* **REQUEST 1**
Can you sum up the blog post on Farouk Hosny's return to Egypt in two sentences?
* **REQUEST 2**
Could you carry the blog post on Farouk Hosny's return to Egypt forward from its final sentence?

* **EXCERPTED TEXT**
++++++

Thursday, September 24, 2009

Thoughts on Reading Farouk Hosny's Comments on His Return to Egypt


The Makati Local headlined its coverage of Hosny's return to Egypt after losing the election for Director General of UNESCO "Egyptian condemns Unesco vote". The article cites the BBC as its original source.

Hosny accuses that the vote was "politicized". That is an interesting comment from the Egyptian candidate. The Israeli government is supposed to have issued orders to its diplomats to stop opposing Hosny after Mubarak met with Netanyahu, and there has been speculation on what was offered in exchange. The Algerian candidate tried to withdraw from the race, supposedly after the President of Algeria put pressure on him to comply with the promise of support made to Mubarak. Oman withdrew its candidate, again supposedly due to negotiations with the Egyptian government. Brazil also failed to nominate two very competitive candidates, reportedly as a result of negotiations with the Government of Egypt; it has been reported since that a trade deal was signed between the two countries, that the Egyptian Foreign Minister has visited Brazil, and that President Mubarak is to visit Brazil later in the year. The Government of Egypt lobbied with the Arab League, the Islamic Conference and the African Union for support of their member states.

++++++

* **AVAILABLE DATA**
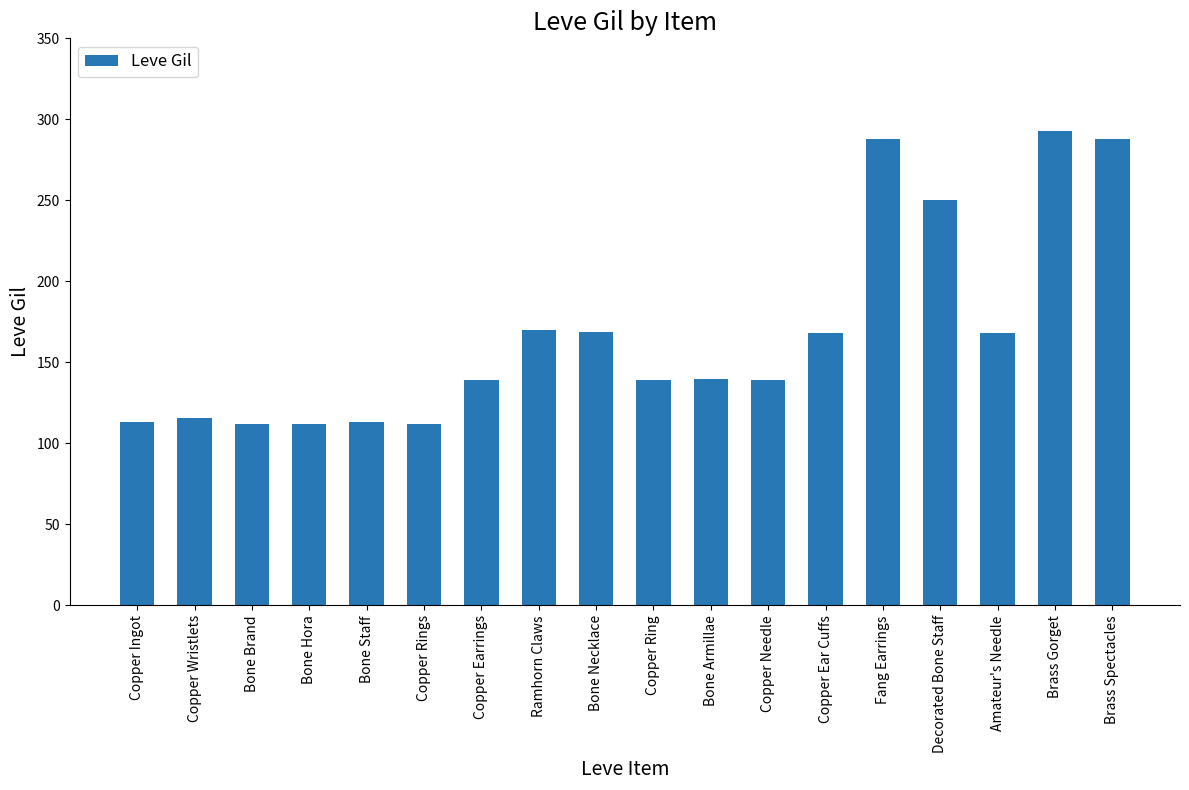

The chart shows a value of 96 at Brass Gorget. True or false?

False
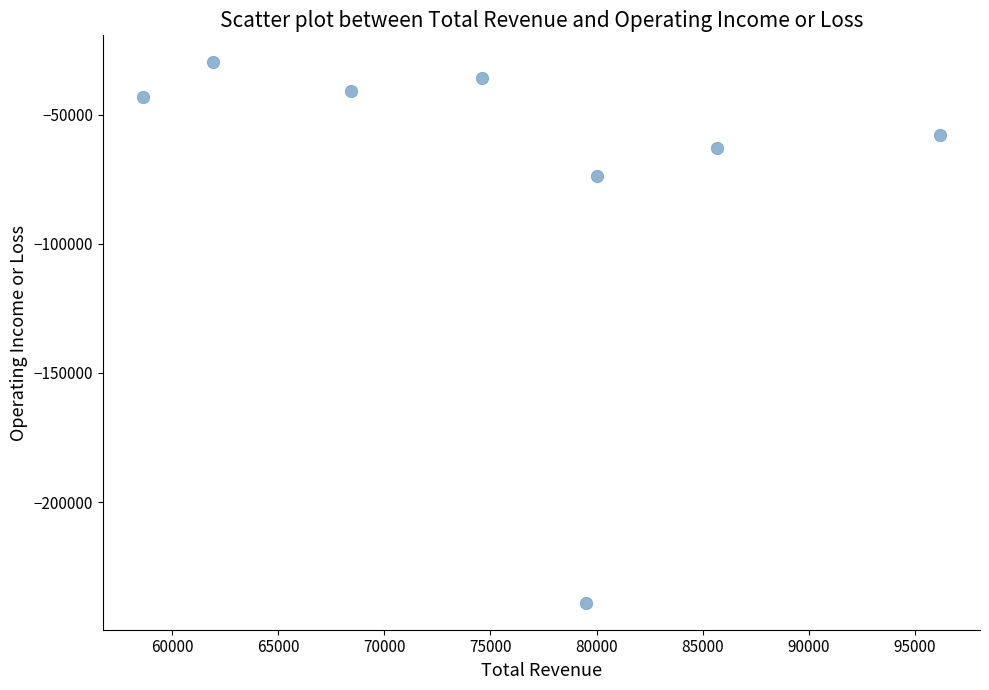

What is the range of Y values (max minus min)?

209100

++++++

* **ANSWER AREA 1**
After losing the election for UNESCO Director General, Farouk Hosny accused the vote of being "politicized," a charge the blog post finds interesting coming from the Egyptian candidate. It notes that Israel reportedly stopped opposing him after Mubarak met Netanyahu, that the Algerian candidate tried to withdraw and Oman withdrew its candidate, that Brazil failed to nominate two strong candidates after reported negotiations with Egypt, and that Egypt lobbied the Arab League, the Islamic Conference and the African Union.

* **ANSWER AREA 2**
Of course, he is right that the election was politicized. It would have been better had there been a process that did generated more and better candidates, and that selected among them only on the basis of qualifications to lead UNESCO. However, for the Egyptian candidate to complain about the politicization of the process is for the pot to call the kettle black.

A further comment is reported:
The minister described the race as a battle between north and south.

“The north always has to control the south,” said Mr Hosny, adding that “the American ambassador did everything he could” to stop his election.
Actually, the winner was from Bulgaria, a country that only obtained independence from the Ottoman Empire in 1908 and from domination by the Soviet Union in 1990 and that has a per capita GDP of some $12,000. Actually, it is interesting to see an Eastern European Socialist in the position, both in terms of her ability to try to broker a dialog between Islamic and Western states, and in terms of her opportunity to try to bring Russia and the West to the table for dialog.

The Associated Press reports from Hosny's press conference:
Egypt's culture minister on Wednesday blamed a conspiracy "cooked up in New York" by the world's Jews for keeping him from becoming the next head of the U.N.'s agency for culture and education.

Farouk Hosny was defeated on Tuesday by Bulgarian diplomat Irina Bokova in a tight race for the position of UNESCO chair.

"It was clear by the end of the competition that there was a conspiracy against me," Hosny told reporters at the airport upon his return from Paris.

"There are a group of the world's Jews who had a major influence in the elections who were a serious threat to Egypt taking this position," he said.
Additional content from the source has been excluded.